For more information, see SYSTEM$AUTO_REFRESH_STATUS.
Error recovery¶
When an error occurs during the automated refresh process, Snowflake updates the execution state to one of the following values:
STALLED
means that Snowflake is attempting to recover from the error. If recovery succeeds, the automated refresh process continues running as expected and the execution state transitions back to the healthyRUNNING
state.STOPPED
means the automated refresh process encountered an unrecoverable error, and automated refreshes for the table have been stopped.An unrecoverable error might occur, for example, when Snowflake can’t establish a direct lineage between the target snapshot and the current snapshot.
To recover from a
STOPPED
state, take the following actions:Turn off automated refresh on the table.
Perform a manual metadata refresh. For instructions, see Refresh the table metadata.
Re-enable automated refresh using an ALTER ICEBERG TABLE … SET AUTO_REFRESH statement.
Verify that automated refresh is in the
RUNNING
state by calling the SYSTEM$AUTO_REFRESH_STATUS function. You can also call the function multiple times to confirm that the number of queued snapshots (pendingSnapshotCount
) gradually decreases.
Billing¶
Snowflake uses Snowpipe to automate refreshes for Iceberg tables, so charges for automated refresh appear in the same line item on your bill as Snowpipe charges. There are no Snowpipe file charges for this feature.
You can estimate charges incurred by examining the Account Usage PIPE_USAGE_HISTORY view. Automated refresh pipes are listed under a NULL pipe name.
For more information about Iceberg table charges, see Iceberg table billing.
Considerations and limitations¶
Consider the following when you work with Iceberg tables that use automated refresh:
When automated refresh is enabled, you can’t manually refresh the table metadata. To perform a manual refresh, turn off automated refresh first.

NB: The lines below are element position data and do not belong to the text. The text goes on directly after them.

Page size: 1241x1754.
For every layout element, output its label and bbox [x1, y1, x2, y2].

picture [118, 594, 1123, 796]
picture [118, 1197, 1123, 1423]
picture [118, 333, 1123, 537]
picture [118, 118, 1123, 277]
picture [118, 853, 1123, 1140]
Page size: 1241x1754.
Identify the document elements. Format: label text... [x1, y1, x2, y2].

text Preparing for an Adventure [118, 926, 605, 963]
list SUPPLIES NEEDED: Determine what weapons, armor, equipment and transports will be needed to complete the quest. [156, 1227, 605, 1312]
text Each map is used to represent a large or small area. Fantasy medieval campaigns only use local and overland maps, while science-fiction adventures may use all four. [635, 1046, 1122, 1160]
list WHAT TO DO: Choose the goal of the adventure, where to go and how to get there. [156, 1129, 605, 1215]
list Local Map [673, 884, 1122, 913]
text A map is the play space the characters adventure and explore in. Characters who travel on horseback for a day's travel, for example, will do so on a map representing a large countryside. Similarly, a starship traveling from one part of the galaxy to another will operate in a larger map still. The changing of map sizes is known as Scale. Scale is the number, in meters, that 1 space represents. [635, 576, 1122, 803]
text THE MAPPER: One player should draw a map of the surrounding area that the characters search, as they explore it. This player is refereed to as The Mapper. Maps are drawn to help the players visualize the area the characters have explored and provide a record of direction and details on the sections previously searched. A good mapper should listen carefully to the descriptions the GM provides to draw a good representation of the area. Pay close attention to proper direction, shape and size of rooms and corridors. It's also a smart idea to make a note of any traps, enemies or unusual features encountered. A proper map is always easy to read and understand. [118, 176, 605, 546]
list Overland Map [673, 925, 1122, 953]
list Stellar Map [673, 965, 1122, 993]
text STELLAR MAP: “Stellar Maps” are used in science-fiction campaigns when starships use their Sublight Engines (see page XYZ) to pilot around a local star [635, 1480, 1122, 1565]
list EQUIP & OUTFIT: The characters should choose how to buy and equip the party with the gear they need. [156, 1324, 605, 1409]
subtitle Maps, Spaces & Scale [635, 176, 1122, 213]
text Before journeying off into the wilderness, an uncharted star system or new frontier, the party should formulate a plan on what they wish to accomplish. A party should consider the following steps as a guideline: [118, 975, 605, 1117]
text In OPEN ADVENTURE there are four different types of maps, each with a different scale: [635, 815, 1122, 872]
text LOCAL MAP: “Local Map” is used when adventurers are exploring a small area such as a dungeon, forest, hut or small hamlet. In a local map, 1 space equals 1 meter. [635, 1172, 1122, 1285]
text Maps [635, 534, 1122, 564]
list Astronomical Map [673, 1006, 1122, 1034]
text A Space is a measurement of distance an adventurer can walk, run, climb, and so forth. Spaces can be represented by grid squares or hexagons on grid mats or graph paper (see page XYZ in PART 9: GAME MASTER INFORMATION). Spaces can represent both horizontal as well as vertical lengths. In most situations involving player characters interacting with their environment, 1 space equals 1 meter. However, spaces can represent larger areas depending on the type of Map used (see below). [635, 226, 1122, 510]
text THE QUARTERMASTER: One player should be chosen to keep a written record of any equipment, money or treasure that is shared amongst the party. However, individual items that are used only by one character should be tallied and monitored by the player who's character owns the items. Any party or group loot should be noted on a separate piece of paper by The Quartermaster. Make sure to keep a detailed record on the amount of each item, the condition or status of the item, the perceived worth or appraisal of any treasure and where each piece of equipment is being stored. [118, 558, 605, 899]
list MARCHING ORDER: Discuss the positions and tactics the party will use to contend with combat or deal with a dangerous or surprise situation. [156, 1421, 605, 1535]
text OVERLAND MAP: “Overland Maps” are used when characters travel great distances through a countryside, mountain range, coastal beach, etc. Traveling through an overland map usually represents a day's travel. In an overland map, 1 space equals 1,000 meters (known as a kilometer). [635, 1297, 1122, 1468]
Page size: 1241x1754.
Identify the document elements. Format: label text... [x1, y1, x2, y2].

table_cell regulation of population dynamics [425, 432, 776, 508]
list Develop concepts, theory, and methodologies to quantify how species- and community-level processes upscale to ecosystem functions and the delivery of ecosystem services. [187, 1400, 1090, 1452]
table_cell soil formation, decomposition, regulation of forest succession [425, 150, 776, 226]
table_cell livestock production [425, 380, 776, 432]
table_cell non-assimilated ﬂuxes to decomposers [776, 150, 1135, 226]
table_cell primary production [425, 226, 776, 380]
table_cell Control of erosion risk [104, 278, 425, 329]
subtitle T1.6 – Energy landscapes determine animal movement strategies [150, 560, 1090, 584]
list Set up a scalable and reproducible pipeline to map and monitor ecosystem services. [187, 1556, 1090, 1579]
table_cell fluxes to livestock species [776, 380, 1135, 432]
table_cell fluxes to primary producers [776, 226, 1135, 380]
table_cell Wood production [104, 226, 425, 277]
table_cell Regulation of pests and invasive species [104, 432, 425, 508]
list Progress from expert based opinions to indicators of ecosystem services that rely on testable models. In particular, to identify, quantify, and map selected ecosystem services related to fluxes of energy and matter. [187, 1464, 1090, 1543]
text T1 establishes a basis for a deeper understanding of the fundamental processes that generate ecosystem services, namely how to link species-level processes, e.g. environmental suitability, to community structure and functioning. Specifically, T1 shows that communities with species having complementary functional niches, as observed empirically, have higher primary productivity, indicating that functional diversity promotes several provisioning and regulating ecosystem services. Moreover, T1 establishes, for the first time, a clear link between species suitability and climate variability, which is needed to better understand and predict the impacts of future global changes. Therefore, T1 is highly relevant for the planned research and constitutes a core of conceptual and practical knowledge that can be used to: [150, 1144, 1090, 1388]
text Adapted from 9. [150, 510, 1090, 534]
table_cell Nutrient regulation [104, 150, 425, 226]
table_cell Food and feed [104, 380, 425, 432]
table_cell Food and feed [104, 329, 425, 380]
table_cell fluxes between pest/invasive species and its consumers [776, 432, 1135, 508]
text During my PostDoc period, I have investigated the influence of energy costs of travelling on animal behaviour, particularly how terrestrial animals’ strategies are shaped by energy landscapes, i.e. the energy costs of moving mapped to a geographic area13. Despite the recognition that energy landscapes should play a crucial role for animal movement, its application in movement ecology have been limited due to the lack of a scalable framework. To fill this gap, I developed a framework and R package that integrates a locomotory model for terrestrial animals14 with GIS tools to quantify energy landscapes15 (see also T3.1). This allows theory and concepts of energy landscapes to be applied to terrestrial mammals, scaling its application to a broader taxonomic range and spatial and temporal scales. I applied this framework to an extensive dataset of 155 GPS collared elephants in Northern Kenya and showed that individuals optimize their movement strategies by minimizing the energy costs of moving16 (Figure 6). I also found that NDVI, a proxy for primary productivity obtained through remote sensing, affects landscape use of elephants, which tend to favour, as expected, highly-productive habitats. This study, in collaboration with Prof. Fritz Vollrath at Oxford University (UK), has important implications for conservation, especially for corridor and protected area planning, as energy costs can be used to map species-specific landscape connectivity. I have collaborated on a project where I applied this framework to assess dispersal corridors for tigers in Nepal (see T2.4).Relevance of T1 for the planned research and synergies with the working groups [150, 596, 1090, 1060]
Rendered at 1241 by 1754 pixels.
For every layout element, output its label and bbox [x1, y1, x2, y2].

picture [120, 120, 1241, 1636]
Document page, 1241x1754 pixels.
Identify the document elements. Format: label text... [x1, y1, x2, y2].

For catalog integrations created before Snowflake version 8.22, you must manually set the
REFRESH_INTERVAL_SECONDS
parameter before you enable automated refresh on tables that depend on that catalog integration. For instructions, see ALTER CATALOG INTEGRATION … SET AUTO_REFRESH.Ensure that the new table snapshot is a direct child of the current table snapshot. Otherwise, automated refresh enters the
STOPPED
state. To recover automated refresh when this occurs, see Error recovery.If your table is empty, perform a manual refresh before you enable automated refresh to avoid undefined behavior.
Automated refresh isn’t supported when you use a catalog integration for object storage.
Iceberg version 1 manifests without a sequence number column aren’t currently supported.